WFMG

Richmond, Indiana; United States;
- Frequency: 101.3 MHz
- Branding: G101.3

Programming
- Format: Hot adult contemporary

Ownership
- Owner: Duncan Media Inc

History
- First air date: December 17, 1960 (as WKBV-FM at 106.5)
- Former call signs: WKBV-FM (1960–1976) WRIA (1976–1986)
- Former frequencies: 106.5 MHz (1960–1962)
- Call sign meaning: W F MaGic (previous branding)

Technical information
- Licensing authority: FCC
- Facility ID: 41845
- Class: B1
- ERP: 20,500 watts
- HAAT: 83 meters (272 feet)
- Transmitter coordinates: 39°49′41″N 84°55′57″W﻿ / ﻿39.828056°N 84.932500°W

Links
- Public license information: Public file; LMS;
- Webcast: Listen Live
- Website: g1013.com

= WFMG =

WFMG (101.3 MHz G101.3) is a commercial FM radio station licensed to Richmond, Indiana, and serving parts of Indiana and Ohio. It carries a hot adult contemporary radio format and is owned by Whitewater Broadcasting, along with former employee and local mayor Dave Snow, with the license held by the Rodgers Broadcasting Corporation.

WFMG has an effective radiated power of 20,500 watts The radio studios and transmitter are located on West Main Street in Richmond.

==History==

===Beautiful music, WKBV-FM===
On December 17, 1960, the station signed on as WKBV-FM at 106.5 MHz. WKBV-FM featured a beautiful music format through the 1960s and 70s that was mostly automated. It played quarter hour sweeps of instrumental cover versions of pop hits, as well as Broadway and Hollywood show tunes.

WKBV-FM moved to 101.3 MHz in the early 1960s. In the 1970s, WKBV-FM added more vocals and cut back on some of the instrumentals.

===Adult contemporary, WRIA===
In 1976, the station went with all vocals as a soft adult contemporary station, switching its call sign to WRIA, standing for "Richmond Indiana." The station eventually moved to a more upbeat adult contemporary sound by the mid-1980s. "FM 101" switched back to soft adult contemporary in 1986. The call sign was changed to WFMG and the station became known on the air as "magic 101; lite rock, less talk."

This format continued until the late 1980s when competitor WQLK dropped its top 40 format in favor of classic hits. "Magic 101" maximized on this move by adding hotter records to its playlist by 1990. Also added was a nightly countdown show as well as the weekly syndicated "American Top 40 with Casey Kasem." Unlike WQLK, "Magic 101" did not go full-fledge into the format in order to maintain its presence as an adult contemporary station.

===Oldies and hot adult contemporary===
By 1991, WFMG began adding a couple of weekend oldies shows to its line-up, which eventually led up to a format change in December 1991. The station became known as "Goodtime Oldies 101" and eventually just "Oldies 101." Unlike many of the oldies stations of the early '90s, WFMG played a generous amount of '70s pop and more or less stayed away from '50s doo-wop and pop.

After two years, the station dropped the "oldies" name and gradually moved back into a contemporary music direction.

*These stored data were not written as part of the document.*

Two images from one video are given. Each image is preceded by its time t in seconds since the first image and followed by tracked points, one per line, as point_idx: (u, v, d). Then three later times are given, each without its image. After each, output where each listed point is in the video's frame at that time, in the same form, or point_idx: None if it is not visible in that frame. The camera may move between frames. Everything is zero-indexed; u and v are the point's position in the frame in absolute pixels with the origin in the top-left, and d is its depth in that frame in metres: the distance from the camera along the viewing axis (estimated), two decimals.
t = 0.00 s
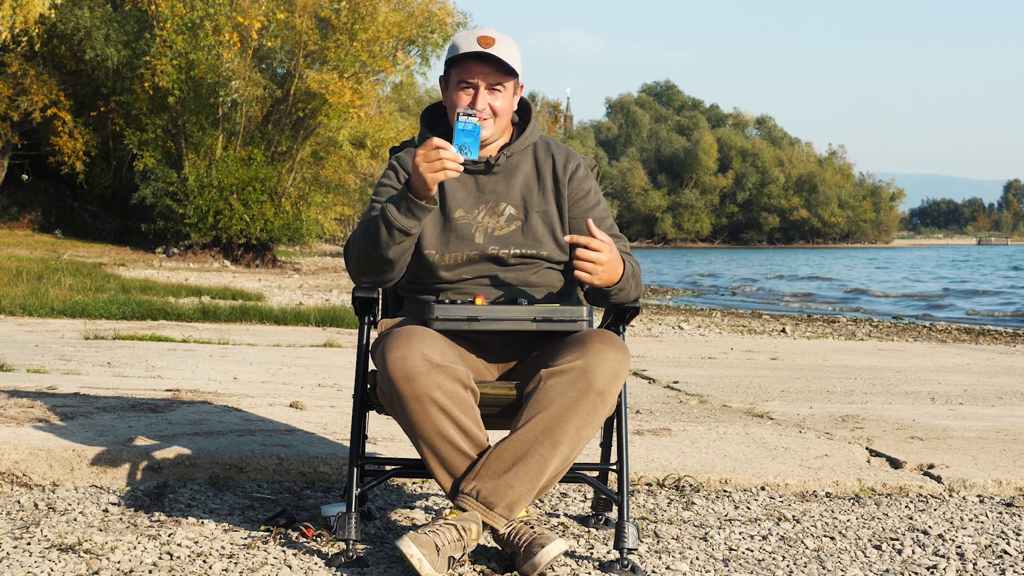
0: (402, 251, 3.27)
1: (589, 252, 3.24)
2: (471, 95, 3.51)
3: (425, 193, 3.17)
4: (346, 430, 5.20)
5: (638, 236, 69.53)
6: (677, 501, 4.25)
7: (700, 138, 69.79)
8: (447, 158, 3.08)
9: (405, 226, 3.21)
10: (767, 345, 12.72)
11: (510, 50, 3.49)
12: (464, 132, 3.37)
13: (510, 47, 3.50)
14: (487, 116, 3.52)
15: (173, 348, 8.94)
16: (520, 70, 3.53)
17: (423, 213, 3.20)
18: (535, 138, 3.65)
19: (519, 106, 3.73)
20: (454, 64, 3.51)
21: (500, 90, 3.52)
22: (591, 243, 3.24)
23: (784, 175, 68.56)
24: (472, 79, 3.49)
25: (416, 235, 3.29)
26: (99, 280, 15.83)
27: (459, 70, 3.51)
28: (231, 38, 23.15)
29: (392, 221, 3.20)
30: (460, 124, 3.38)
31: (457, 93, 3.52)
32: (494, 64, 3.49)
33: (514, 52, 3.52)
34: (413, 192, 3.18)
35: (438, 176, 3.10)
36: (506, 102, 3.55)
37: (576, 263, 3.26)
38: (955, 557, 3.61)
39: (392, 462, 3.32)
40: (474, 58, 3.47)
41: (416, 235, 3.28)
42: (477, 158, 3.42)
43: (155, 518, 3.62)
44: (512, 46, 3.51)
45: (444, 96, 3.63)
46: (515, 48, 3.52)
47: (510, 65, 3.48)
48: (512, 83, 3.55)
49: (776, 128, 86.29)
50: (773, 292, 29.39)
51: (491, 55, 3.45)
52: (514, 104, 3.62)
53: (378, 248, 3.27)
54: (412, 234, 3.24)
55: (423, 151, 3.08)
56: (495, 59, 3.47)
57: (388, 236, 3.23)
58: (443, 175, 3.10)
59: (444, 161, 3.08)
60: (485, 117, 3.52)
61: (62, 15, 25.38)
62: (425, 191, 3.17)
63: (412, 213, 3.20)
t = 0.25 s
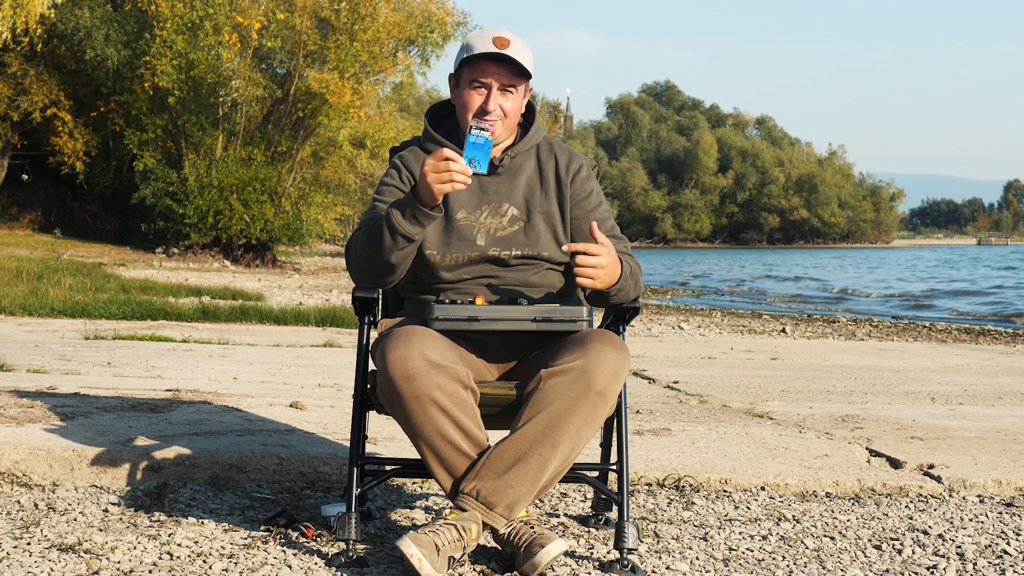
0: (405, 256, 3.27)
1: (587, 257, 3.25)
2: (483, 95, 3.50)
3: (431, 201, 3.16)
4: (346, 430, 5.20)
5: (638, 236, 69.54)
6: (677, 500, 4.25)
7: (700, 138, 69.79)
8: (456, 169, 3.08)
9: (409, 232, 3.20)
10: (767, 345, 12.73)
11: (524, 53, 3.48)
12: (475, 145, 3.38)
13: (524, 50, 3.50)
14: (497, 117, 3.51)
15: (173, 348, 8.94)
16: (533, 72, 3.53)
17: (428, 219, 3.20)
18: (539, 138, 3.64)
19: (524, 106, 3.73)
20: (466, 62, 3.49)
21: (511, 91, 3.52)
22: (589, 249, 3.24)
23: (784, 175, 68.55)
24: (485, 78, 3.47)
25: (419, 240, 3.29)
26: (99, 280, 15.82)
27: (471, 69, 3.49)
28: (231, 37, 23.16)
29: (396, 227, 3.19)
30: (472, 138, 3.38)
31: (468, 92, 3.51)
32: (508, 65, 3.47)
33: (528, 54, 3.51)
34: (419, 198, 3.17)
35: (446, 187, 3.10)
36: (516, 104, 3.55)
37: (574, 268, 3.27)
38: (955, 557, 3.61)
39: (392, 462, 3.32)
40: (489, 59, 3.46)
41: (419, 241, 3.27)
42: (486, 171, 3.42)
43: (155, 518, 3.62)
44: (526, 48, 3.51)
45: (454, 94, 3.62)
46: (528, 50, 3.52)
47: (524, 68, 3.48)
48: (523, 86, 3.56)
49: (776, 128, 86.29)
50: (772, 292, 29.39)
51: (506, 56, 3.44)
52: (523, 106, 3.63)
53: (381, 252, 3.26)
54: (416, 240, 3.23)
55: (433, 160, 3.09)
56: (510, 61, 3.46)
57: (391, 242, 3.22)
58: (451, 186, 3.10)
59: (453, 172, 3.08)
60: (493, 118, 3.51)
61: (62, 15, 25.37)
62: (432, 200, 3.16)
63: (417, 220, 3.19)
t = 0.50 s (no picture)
0: (408, 257, 3.27)
1: (588, 257, 3.24)
2: (495, 95, 3.50)
3: (436, 203, 3.16)
4: (346, 430, 5.20)
5: (638, 236, 69.55)
6: (677, 500, 4.25)
7: (700, 138, 69.77)
8: (465, 174, 3.08)
9: (412, 233, 3.19)
10: (767, 345, 12.72)
11: (537, 55, 3.49)
12: (488, 153, 3.31)
13: (537, 52, 3.51)
14: (507, 118, 3.52)
15: (173, 348, 8.94)
16: (545, 74, 3.54)
17: (432, 220, 3.19)
18: (543, 138, 3.65)
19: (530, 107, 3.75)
20: (478, 63, 3.48)
21: (522, 93, 3.54)
22: (589, 249, 3.24)
23: (784, 175, 68.56)
24: (498, 79, 3.47)
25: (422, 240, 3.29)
26: (99, 280, 15.82)
27: (483, 69, 3.49)
28: (231, 38, 23.18)
29: (400, 226, 3.18)
30: (484, 146, 3.31)
31: (479, 92, 3.51)
32: (521, 67, 3.48)
33: (540, 57, 3.52)
34: (423, 198, 3.17)
35: (454, 191, 3.10)
36: (525, 105, 3.56)
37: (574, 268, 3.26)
38: (955, 557, 3.61)
39: (392, 462, 3.32)
40: (502, 60, 3.45)
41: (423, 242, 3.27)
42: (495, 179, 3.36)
43: (155, 518, 3.62)
44: (538, 50, 3.52)
45: (463, 92, 3.62)
46: (540, 52, 3.53)
47: (537, 71, 3.49)
48: (534, 88, 3.57)
49: (776, 128, 86.28)
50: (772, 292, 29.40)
51: (519, 58, 3.44)
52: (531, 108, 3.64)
53: (384, 252, 3.26)
54: (419, 241, 3.23)
55: (442, 162, 3.08)
56: (523, 62, 3.46)
57: (395, 241, 3.22)
58: (458, 191, 3.10)
59: (463, 177, 3.08)
60: (503, 119, 3.52)
61: (62, 15, 25.38)
62: (437, 202, 3.16)
63: (421, 221, 3.18)
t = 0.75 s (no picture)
0: (407, 252, 3.27)
1: (591, 251, 3.25)
2: (501, 96, 3.50)
3: (435, 195, 3.17)
4: (346, 430, 5.20)
5: (638, 236, 69.54)
6: (677, 500, 4.25)
7: (700, 138, 69.77)
8: (464, 163, 3.11)
9: (412, 226, 3.20)
10: (767, 345, 12.72)
11: (544, 58, 3.49)
12: (485, 142, 3.38)
13: (544, 54, 3.51)
14: (512, 120, 3.53)
15: (173, 348, 8.94)
16: (551, 76, 3.54)
17: (431, 214, 3.19)
18: (544, 139, 3.64)
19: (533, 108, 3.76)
20: (484, 63, 3.48)
21: (528, 95, 3.54)
22: (596, 239, 3.25)
23: (784, 175, 68.54)
24: (505, 80, 3.47)
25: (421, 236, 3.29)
26: (99, 279, 15.82)
27: (490, 69, 3.48)
28: (231, 38, 23.19)
29: (399, 220, 3.19)
30: (481, 135, 3.37)
31: (484, 93, 3.50)
32: (527, 68, 3.48)
33: (547, 59, 3.52)
34: (423, 192, 3.18)
35: (454, 180, 3.11)
36: (530, 106, 3.57)
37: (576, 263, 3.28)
38: (955, 557, 3.61)
39: (391, 463, 3.32)
40: (509, 61, 3.45)
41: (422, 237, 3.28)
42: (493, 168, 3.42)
43: (155, 518, 3.62)
44: (544, 53, 3.52)
45: (468, 90, 3.61)
46: (547, 53, 3.53)
47: (544, 72, 3.49)
48: (540, 91, 3.57)
49: (776, 128, 86.27)
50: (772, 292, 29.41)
51: (527, 59, 3.44)
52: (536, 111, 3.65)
53: (382, 248, 3.27)
54: (418, 235, 3.23)
55: (441, 152, 3.10)
56: (530, 63, 3.46)
57: (394, 236, 3.22)
58: (458, 180, 3.11)
59: (461, 166, 3.11)
60: (509, 120, 3.53)
61: (62, 14, 25.38)
62: (436, 194, 3.17)
63: (420, 214, 3.19)
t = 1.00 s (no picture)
0: (405, 256, 3.28)
1: (592, 256, 3.25)
2: (504, 97, 3.50)
3: (433, 200, 3.17)
4: (346, 430, 5.20)
5: (638, 236, 69.54)
6: (677, 500, 4.25)
7: (700, 138, 69.76)
8: (461, 166, 3.10)
9: (409, 231, 3.20)
10: (767, 345, 12.72)
11: (547, 59, 3.50)
12: (481, 143, 3.31)
13: (547, 56, 3.51)
14: (514, 120, 3.53)
15: (173, 348, 8.94)
16: (554, 78, 3.55)
17: (428, 219, 3.20)
18: (545, 139, 3.64)
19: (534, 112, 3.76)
20: (487, 63, 3.47)
21: (530, 95, 3.54)
22: (597, 247, 3.26)
23: (784, 175, 68.53)
24: (507, 80, 3.47)
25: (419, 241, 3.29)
26: (99, 279, 15.82)
27: (494, 70, 3.47)
28: (231, 38, 23.20)
29: (397, 225, 3.19)
30: (477, 136, 3.31)
31: (487, 93, 3.50)
32: (530, 68, 3.48)
33: (549, 61, 3.53)
34: (421, 198, 3.18)
35: (451, 184, 3.11)
36: (532, 107, 3.57)
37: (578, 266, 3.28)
38: (955, 557, 3.61)
39: (391, 462, 3.32)
40: (513, 61, 3.45)
41: (420, 241, 3.27)
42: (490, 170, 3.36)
43: (155, 518, 3.62)
44: (546, 54, 3.52)
45: (472, 92, 3.61)
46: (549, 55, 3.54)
47: (547, 73, 3.50)
48: (542, 91, 3.57)
49: (776, 128, 86.26)
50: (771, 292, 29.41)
51: (529, 59, 3.44)
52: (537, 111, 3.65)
53: (381, 252, 3.27)
54: (416, 240, 3.24)
55: (438, 156, 3.10)
56: (533, 64, 3.47)
57: (391, 241, 3.23)
58: (454, 183, 3.11)
59: (458, 169, 3.10)
60: (511, 121, 3.52)
61: (62, 15, 25.40)
62: (433, 198, 3.16)
63: (417, 220, 3.19)
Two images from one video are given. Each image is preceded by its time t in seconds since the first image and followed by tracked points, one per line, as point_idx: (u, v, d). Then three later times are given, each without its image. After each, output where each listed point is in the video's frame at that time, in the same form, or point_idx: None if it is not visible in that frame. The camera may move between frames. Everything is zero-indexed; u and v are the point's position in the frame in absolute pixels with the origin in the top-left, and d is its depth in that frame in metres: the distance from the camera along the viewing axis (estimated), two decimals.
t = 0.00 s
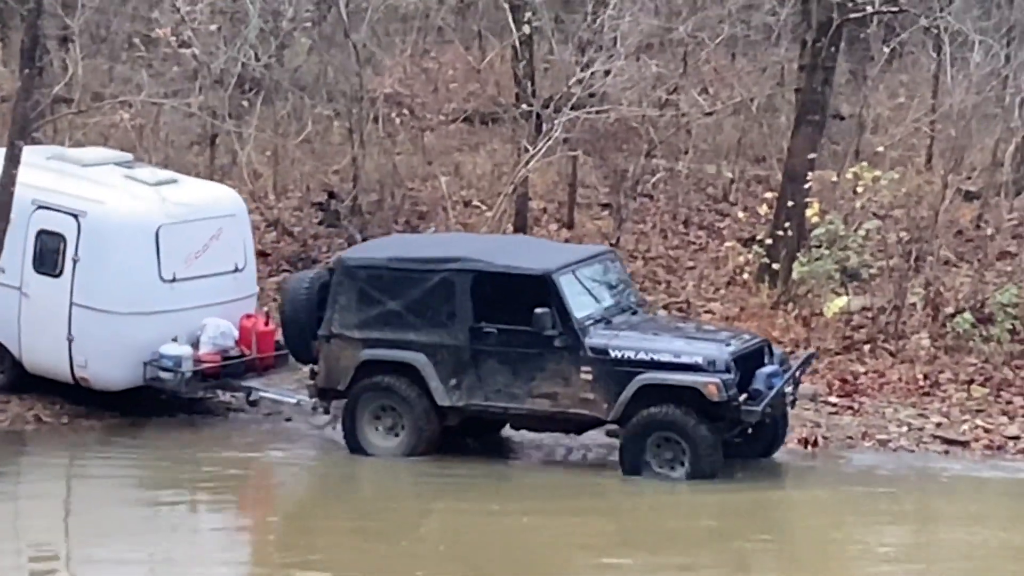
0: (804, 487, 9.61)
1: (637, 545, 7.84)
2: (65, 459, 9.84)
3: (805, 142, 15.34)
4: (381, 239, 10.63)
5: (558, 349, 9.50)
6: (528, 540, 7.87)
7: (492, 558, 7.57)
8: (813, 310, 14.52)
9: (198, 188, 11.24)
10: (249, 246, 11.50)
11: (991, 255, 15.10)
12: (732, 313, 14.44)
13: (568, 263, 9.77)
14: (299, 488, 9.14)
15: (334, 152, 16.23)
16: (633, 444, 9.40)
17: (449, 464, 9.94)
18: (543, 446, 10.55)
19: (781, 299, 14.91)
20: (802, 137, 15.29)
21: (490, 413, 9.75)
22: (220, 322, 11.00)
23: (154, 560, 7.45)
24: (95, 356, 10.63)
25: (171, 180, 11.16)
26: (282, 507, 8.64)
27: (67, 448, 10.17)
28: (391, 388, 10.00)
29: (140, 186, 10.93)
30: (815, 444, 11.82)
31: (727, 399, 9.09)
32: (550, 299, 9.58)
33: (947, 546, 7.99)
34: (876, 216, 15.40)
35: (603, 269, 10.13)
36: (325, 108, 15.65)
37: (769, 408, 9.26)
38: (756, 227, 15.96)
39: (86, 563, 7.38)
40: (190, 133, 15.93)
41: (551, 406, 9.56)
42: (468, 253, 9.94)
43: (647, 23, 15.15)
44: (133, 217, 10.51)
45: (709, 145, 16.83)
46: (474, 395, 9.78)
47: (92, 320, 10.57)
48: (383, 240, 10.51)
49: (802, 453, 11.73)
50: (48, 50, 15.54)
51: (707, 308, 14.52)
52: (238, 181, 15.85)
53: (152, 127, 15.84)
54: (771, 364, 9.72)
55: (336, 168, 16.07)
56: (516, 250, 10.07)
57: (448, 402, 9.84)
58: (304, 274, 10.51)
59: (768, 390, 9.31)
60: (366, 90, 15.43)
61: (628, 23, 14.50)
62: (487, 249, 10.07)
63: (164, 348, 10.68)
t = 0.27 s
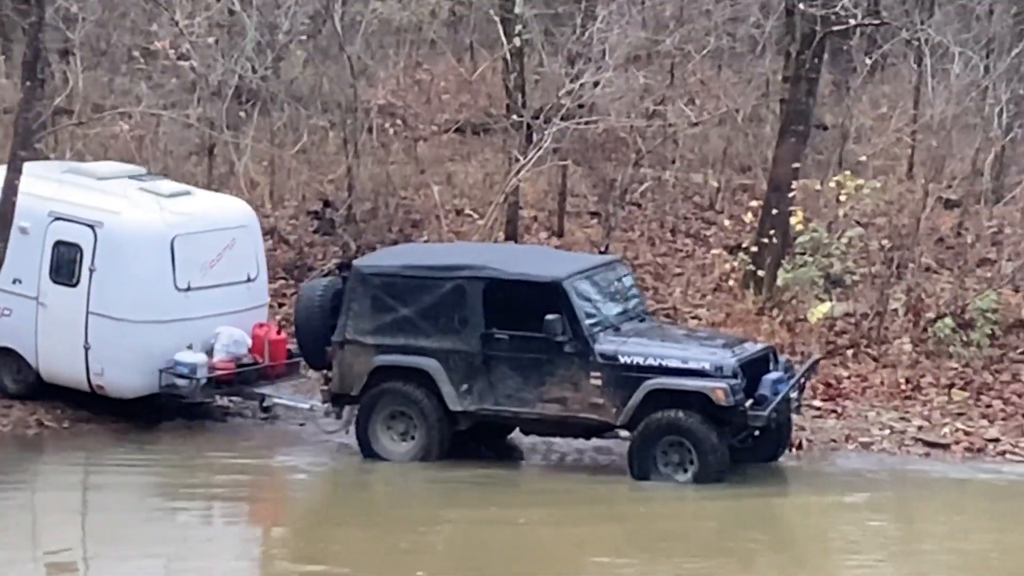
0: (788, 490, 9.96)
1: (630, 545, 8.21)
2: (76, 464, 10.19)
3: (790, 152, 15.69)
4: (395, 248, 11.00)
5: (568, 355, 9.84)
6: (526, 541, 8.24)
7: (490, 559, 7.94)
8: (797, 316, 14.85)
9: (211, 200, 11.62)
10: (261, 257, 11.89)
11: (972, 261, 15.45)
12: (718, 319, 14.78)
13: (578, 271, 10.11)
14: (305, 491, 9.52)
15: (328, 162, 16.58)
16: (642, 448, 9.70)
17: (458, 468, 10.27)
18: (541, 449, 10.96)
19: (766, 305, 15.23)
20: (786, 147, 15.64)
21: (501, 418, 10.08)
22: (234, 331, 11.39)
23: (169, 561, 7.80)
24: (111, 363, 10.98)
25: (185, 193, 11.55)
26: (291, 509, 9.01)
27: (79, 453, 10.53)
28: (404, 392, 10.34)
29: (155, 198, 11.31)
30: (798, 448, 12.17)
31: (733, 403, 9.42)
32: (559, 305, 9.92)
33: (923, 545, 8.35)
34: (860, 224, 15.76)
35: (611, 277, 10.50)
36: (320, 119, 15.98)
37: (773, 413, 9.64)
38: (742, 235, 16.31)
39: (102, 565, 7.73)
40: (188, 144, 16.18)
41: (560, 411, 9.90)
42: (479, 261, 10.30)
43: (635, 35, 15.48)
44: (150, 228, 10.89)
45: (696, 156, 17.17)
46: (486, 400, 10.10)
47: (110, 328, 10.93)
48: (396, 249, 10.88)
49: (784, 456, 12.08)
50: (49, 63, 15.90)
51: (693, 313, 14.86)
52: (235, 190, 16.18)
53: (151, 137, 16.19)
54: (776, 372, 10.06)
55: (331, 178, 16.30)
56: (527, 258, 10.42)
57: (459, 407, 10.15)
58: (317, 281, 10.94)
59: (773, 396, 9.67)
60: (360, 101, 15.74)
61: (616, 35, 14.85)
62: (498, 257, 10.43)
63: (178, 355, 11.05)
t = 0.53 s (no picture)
0: (761, 483, 10.79)
1: (615, 535, 9.05)
2: (102, 462, 11.03)
3: (768, 164, 16.51)
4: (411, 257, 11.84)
5: (574, 359, 10.68)
6: (521, 533, 9.08)
7: (488, 549, 8.78)
8: (774, 319, 15.63)
9: (231, 212, 12.48)
10: (279, 266, 12.74)
11: (941, 268, 16.27)
12: (699, 322, 15.59)
13: (582, 279, 10.94)
14: (318, 487, 10.36)
15: (328, 174, 17.43)
16: (646, 446, 10.53)
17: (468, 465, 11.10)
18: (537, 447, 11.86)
19: (744, 309, 16.02)
20: (764, 160, 16.46)
21: (510, 418, 10.90)
22: (254, 335, 12.23)
23: (195, 551, 8.61)
24: (139, 366, 11.84)
25: (206, 206, 12.39)
26: (306, 504, 9.86)
27: (106, 451, 11.37)
28: (416, 394, 11.17)
29: (178, 211, 12.16)
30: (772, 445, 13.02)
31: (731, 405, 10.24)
32: (566, 312, 10.75)
33: (879, 534, 9.20)
34: (834, 232, 16.59)
35: (613, 286, 11.35)
36: (321, 133, 16.82)
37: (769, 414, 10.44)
38: (723, 243, 17.13)
39: (137, 554, 8.57)
40: (196, 157, 16.99)
41: (567, 412, 10.72)
42: (490, 269, 11.13)
43: (620, 53, 16.29)
44: (176, 238, 11.73)
45: (678, 167, 18.01)
46: (496, 402, 10.93)
47: (138, 332, 11.77)
48: (412, 257, 11.70)
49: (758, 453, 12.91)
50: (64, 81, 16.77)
51: (676, 317, 15.69)
52: (240, 201, 17.00)
53: (161, 151, 17.05)
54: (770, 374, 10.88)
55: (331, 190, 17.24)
56: (533, 267, 11.25)
57: (470, 408, 10.99)
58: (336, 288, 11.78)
59: (770, 397, 10.50)
60: (359, 116, 16.54)
61: (601, 53, 15.68)
62: (508, 266, 11.26)
63: (202, 358, 11.90)
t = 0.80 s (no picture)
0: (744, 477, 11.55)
1: (604, 521, 9.85)
2: (128, 459, 11.84)
3: (749, 173, 17.32)
4: (424, 264, 12.45)
5: (581, 361, 11.26)
6: (517, 520, 9.88)
7: (488, 534, 9.58)
8: (755, 321, 16.46)
9: (253, 222, 13.28)
10: (298, 274, 13.54)
11: (914, 271, 17.10)
12: (683, 324, 16.42)
13: (589, 285, 11.53)
14: (331, 480, 11.17)
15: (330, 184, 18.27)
16: (650, 444, 11.11)
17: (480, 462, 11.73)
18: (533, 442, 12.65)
19: (727, 311, 16.85)
20: (746, 169, 17.28)
21: (519, 417, 11.50)
22: (275, 339, 13.05)
23: (217, 542, 9.27)
24: (165, 367, 12.64)
25: (227, 216, 13.21)
26: (319, 495, 10.66)
27: (132, 449, 12.19)
28: (431, 396, 11.79)
29: (202, 220, 12.97)
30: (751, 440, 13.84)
31: (732, 405, 10.80)
32: (571, 316, 11.35)
33: (845, 520, 10.02)
34: (812, 238, 17.41)
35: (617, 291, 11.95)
36: (324, 144, 17.78)
37: (768, 413, 11.00)
38: (706, 248, 17.95)
39: (165, 538, 9.37)
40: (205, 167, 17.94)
41: (574, 411, 11.32)
42: (499, 275, 11.75)
43: (608, 68, 17.09)
44: (200, 246, 12.53)
45: (663, 176, 18.85)
46: (506, 402, 11.54)
47: (163, 335, 12.59)
48: (425, 263, 12.32)
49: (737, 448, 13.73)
50: (79, 96, 17.68)
51: (661, 320, 16.52)
52: (245, 210, 17.82)
53: (171, 162, 17.94)
54: (768, 375, 11.45)
55: (334, 199, 18.20)
56: (541, 273, 11.86)
57: (482, 408, 11.59)
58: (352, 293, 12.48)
59: (768, 397, 11.08)
60: (359, 128, 17.36)
61: (590, 69, 16.52)
62: (516, 273, 11.87)
63: (226, 360, 12.70)
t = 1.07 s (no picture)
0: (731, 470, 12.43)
1: (593, 509, 10.76)
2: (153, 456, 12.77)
3: (731, 181, 18.21)
4: (440, 270, 13.28)
5: (589, 362, 12.10)
6: (514, 509, 10.80)
7: (488, 520, 10.49)
8: (737, 322, 17.35)
9: (274, 231, 14.22)
10: (315, 280, 14.50)
11: (888, 274, 18.02)
12: (668, 325, 17.31)
13: (596, 290, 12.36)
14: (344, 473, 12.10)
15: (333, 192, 19.18)
16: (655, 441, 11.95)
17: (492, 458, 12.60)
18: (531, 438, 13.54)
19: (709, 313, 17.74)
20: (728, 177, 18.17)
21: (529, 416, 12.36)
22: (295, 342, 13.98)
23: (240, 531, 10.06)
24: (190, 369, 13.60)
25: (249, 224, 14.15)
26: (334, 487, 11.58)
27: (157, 447, 13.14)
28: (446, 396, 12.68)
29: (225, 230, 13.92)
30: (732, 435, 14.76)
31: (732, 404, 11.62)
32: (579, 319, 12.19)
33: (815, 506, 10.93)
34: (791, 243, 18.30)
35: (623, 295, 12.77)
36: (327, 155, 18.75)
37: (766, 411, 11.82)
38: (691, 253, 18.86)
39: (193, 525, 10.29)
40: (214, 177, 18.97)
41: (582, 410, 12.16)
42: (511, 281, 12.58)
43: (596, 82, 17.95)
44: (224, 253, 13.47)
45: (650, 184, 19.76)
46: (517, 401, 12.40)
47: (189, 338, 13.54)
48: (441, 270, 13.17)
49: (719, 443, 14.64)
50: (95, 109, 18.72)
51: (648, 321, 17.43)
52: (252, 217, 18.72)
53: (181, 172, 18.96)
54: (766, 375, 12.27)
55: (337, 207, 19.05)
56: (550, 278, 12.71)
57: (495, 408, 12.46)
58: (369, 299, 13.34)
59: (767, 396, 11.89)
60: (360, 139, 18.29)
61: (580, 83, 17.41)
62: (528, 279, 12.70)
63: (250, 362, 13.69)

The transition was complete by 1994 when the station officially became hot adult contemporary "Hits 101.3," featuring music of the '80s and '90s. The station remained "Hits" until the late '90s when the station became "G 101-3" with an image change.

==Personalities==
WFMG personalities are known as the "G Crew." Rick Duncan is the long-time morning show host. Fridays from 7 to 10 are known as "The Free For All Friday," allowing listeners to request any song in any format, even Christmas songs in July as long as it follows the two following rules, a clean version can be found and it is up-tempo.

Scott Epic hosts middays with a lunchtime request show called "The Electric Lunch." Dave D hosts the afternoon show and Keith Kassidy is heard evenings. Andrew Hoover can be heard Saturday mornings. News updates are provided by Noah Shubert. Weather is provided by WDTN-TV in Dayton. G1013 also carries Miami University RedHawks football & basketball teams. Longtime G101-3 personality Dave Snow left the station in 2015 to run for mayor of the city of Richmond, Indiana.

==Signal==
In 2005, WFMG's sister station, WIFE-FM in nearby Connersville, applied to move to Norwood, Ohio, in the Cincinnati radio market. As a result of this move, many stations throughout Indiana, Ohio, and Kentucky had to reduce power or change frequencies in order to make the move feasible. Therefore, WFMG had to cut its power in half, from 50,000 watts to 25,000 watts, in order for Radio One's WIZF in Cincinnati to move to 101.1 MHz.

WFMG, being on first-adjacent frequency from 101.1, had to reduce its power in order to prevent interference with WIZF. This affected WFMG's reception in the southern Whitewater Valley once WIZF signed on 101.1. Reception in the eastern, western, and northern portions of the coverage area were less affected.